Ever-warming oceans that are melting polar ice could raise sea levels 15 feet in the next 50 to 100 years, NASA’s former climate chief now says. That’s five times higher than previous predictions.
“This is the biggest threat the planet faces,” said James Hansen, the co-author of the new journal article raising that alarm scenario.
“If we get sea level rise of several meters, all coastal cities become dysfunctional,” he said. “The implications of this are just incalculable.”
Read more and watch 2-minute video
The world’s most famous climate scientist just outlined an alarming scenario for our planet’s future
by Chris Mooney
Washington Post
July 20, 2015
James Hansen has often been out ahead of his scientific colleagues.
With his 1988 congressional testimony, the then-NASA scientist is credited with putting the global warming issue on the map by saying that a warming trend had already begun. “It is time to stop waffling so much and say that the evidence is pretty strong that the greenhouse effect is here,” Hansen famously testified.
Now Hansen — who retired in 2013 from his NASA post, and is currently an adjunct professor at Columbia University’s Earth Institute — is publishing what he says may be his most important paper. Along with 16 other researchers — including leading experts on the Greenland and Antarctic ice sheets — he has authored a lengthy study outlining a scenario of potentially rapid sea level rise combined with more intense storm systems.

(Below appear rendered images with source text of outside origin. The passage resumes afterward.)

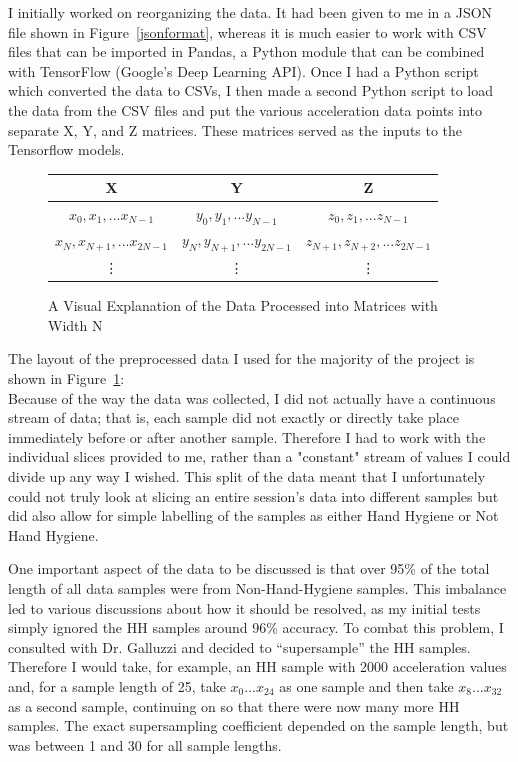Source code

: \documentclass[]{report}
\begin{document}
I initially worked on reorganizing the data. It had been given to me in a JSON file shown in Figure~\ref{jsonformat}, whereas it is much easier to work with CSV files that can be imported in Pandas, a Python module that can be combined with TensorFlow (Google's Deep Learning API). Once I had a Python script which converted the data to CSVs, I then made a second Python script to load the data from the CSV files and put the various acceleration data points into separate X, Y, and Z matrices. These matrices served as the inputs to the Tensorflow models.
\begin{figure}
	\centering
	\begin{tabular}{| c | c | c |}
		\hline
		X & Y & Z\\
		\hline
		$x_{0}, x_{1}, ... x_{N-1}$ & $y_{0}, y_{1}, ... y_{N-1}$ & $z_{0}, z_{1}, ... z_{N-1}$ \\
		\hline
		$x_{N}, x_{N+1}, ... x_{2N-1}$ & $y_{N}, y_{N+1}, ... y_{2N-1}$ & $z_{N+1}, z_{N+2}, ... z_{2N-1}$ \\
		\vdots & \vdots & \vdots \\
	\end{tabular}
	\caption{A Visual Explanation of the Data Processed into Matrices with Width N}
	\label{matrixformat}
\end{figure}
The layout of the preprocessed data I used for the majority of the project is shown in Figure~\ref{matrixformat}:\\

Because of the way the data was collected, I did not actually have a continuous stream of data; that is, each sample did not exactly or directly take place immediately before or after another sample. Therefore I had to work with the individual slices provided to me, rather than a "constant" stream of values I could divide up any way I wished. This split of the data meant that I unfortunately could not truly look at slicing an entire session's data into different samples but did also allow for simple labelling of the samples as either Hand Hygiene or Not Hand Hygiene.

One important aspect of the data to be discussed is that over 95\% of the total length of all data samples were from Non-Hand-Hygiene samples. This imbalance led to various discussions about how it should be resolved, as my initial tests simply ignored the HH samples around 96\% accuracy. To combat this problem, I consulted with Dr. Galluzzi and decided to ``supersample'' the HH samples. Therefore I would take, for example, an HH sample with 2000 acceleration values and, for a sample length of 25, take $x_{0} ... x_{24}$ as one sample and then take $x_{8} ... x_{32}$ as a second sample, continuing on so that there were now many more HH samples. The exact supersampling coefficient depended on the sample length, but was between 1 and 30 for all sample lengths.
\end{document}
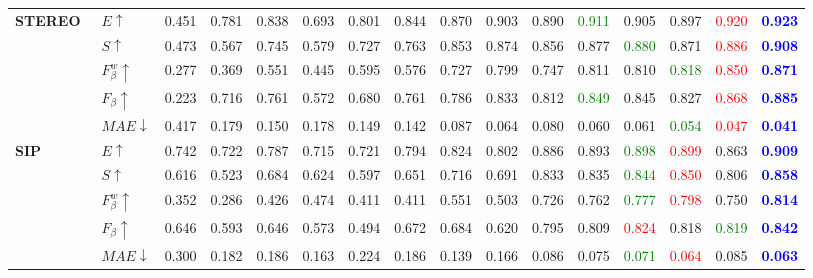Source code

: \documentclass[runningheads]{llncs}
\begin{document}
\begin{table*}[tp]
{\begin{tabular}{lllccccccccccccc}
	\multirow{5}{*}{\textbf{STEREO}~\cite{3DSTEREO}} 
&$E\uparrow$		&0.451	&0.781	&0.838	&0.693	&0.801	&0.844	&0.870	&0.903	&0.890	&\textcolor{green}{0.911}	&0.905	&0.897	&\textcolor{red}{0.920}	&\textbf{\textcolor{blue}{0.923}}\\
&$S\uparrow$	&0.473	&0.567	&0.745	&0.579	&0.727	&0.763	&0.853	&0.874	&0.856	&0.877	&\textcolor{green}{0.880}	&0.871	&\textcolor{red}{0.886}	&\textbf{\textcolor{blue}{0.908}}\\
&$F_{\beta}^w\uparrow$			&0.277	&0.369	&0.551	&0.445	&0.595	&0.576	&0.727	&0.799	&0.747	&0.811	&0.810	&\textcolor{green}{0.818}	&\textcolor{red}{0.850}	&\textbf{\textcolor{blue}{0.871}}\\
&$F_{\beta}\uparrow$	&0.223	&0.716	&0.761	&0.572	&0.680	&0.761	&0.786	&0.833	&0.812	&\textcolor{green}{0.849}	&0.845	&0.827	&\textcolor{red}{0.868}	&\textbf{\textcolor{blue}{0.885}}\\
&$MAE\downarrow$			&0.417	&0.179	&0.150	&0.178	&0.149	&0.142	&0.087	&0.064	&0.080	&0.060	&0.061	&\textcolor{green}{0.054}	&\textcolor{red}{0.047}	&\textbf{\textcolor{blue}{0.041}}\\


									\cmidrule(r){1-16}
	\multirow{5}{*}{\textbf{SIP}~\cite{3DSIP}}
&$E\uparrow$		&0.742	&0.722	&0.787	&0.715	&0.721	&0.794	&0.824	&0.802	&0.886	&0.893	&\textcolor{green}{0.898}	&\textcolor{red}{0.899}	&0.863	&\textbf{\textcolor{blue}{0.909}}\\
&$S\uparrow$	&0.616	&0.523	&0.684	&0.624	&0.597	&0.651	&0.716	&0.691	&0.833	&0.835	&\textcolor{green}{0.844}	&\textcolor{red}{0.850}	&0.806	&\textbf{\textcolor{blue}{0.858}}\\
&$F_{\beta}^w\uparrow$			&0.352	&0.286	&0.426	&0.474	&0.411	&0.411	&0.551	&0.503	&0.726	&0.762	&\textcolor{green}{0.777}	&\textcolor{red}{0.798}	&0.750	&\textbf{\textcolor{blue}{0.814}}\\
&$F_{\beta}\uparrow$	&0.646	&0.593	&0.646	&0.573	&0.494	&0.672	&0.684	&0.620	&0.795	&0.809	&\textcolor{red}{0.824}	&0.818	&\textcolor{green}{0.819}	&\textbf{\textcolor{blue}{0.842}}\\
&$MAE\downarrow$			&0.300	&0.182	&0.186	&0.163	&0.224	&0.186	&0.139	&0.166	&0.086	&0.075	&\textcolor{green}{0.071}	&\textcolor{red}{0.064}	&0.085	&\textbf{\textcolor{blue}{0.063}}\\
									\cmidrule(r){1-16}


\end{tabular}}
\end{table*}
\end{document}
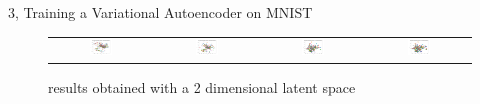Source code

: \documentclass[10pt,a4paper]{article}
\begin{document}
\begin{task}{3, Training a Variational Autoencoder on MNIST}
\begin{enumerate}
\begin{figure}[H]
\caption{results obtained with a 2 dimensional latent space}
\label{fig:latent-2} 
\begin{tabular}{cccc}
  \includegraphics[width=0.23\textwidth]{../plots/task3/latent_epoch1_latent2.png} &   \includegraphics[width=0.23\textwidth]{../plots/task3/latent_epoch5_latent2.png} & \includegraphics[width=0.23\textwidth]{../plots/task3/latent_epoch25_latent2.png} &   \includegraphics[width=0.23\textwidth]{../plots/task3/latent_epoch50_latent2.png} \\

\end{tabular}
\end{figure}
\end{enumerate}
\end{task}
\end{document}
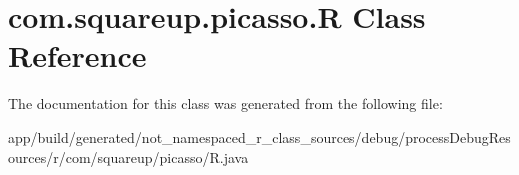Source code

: \hypertarget{classcom_1_1squareup_1_1picasso_1_1_r}{}\section{com.\+squareup.\+picasso.\+R Class Reference}
\label{classcom_1_1squareup_1_1picasso_1_1_r}


The documentation for this class was generated from the following file\+:\begin{DoxyCompactItemize}
\item 
app/build/generated/not\+\_\+namespaced\+\_\+r\+\_\+class\+\_\+sources/debug/process\+Debug\+Resources/r/com/squareup/picasso/R.\+java\end{DoxyCompactItemize}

It’s an alarming picture of where the planet could be headed — and hard to ignore, given its author. But it may also meet with considerable skepticism in the broader scientific community, given that its scenarios of sea level rise occur more rapidly than those ratified by the United Nations’ Intergovernmental Panel on Climate Change in its latest assessment of the state of climate science, published in 2013.
The authors conclude that 2 degrees Celsius global warming—the widely accepted international target for how much the world should limit global warming—is “highly dangerous.”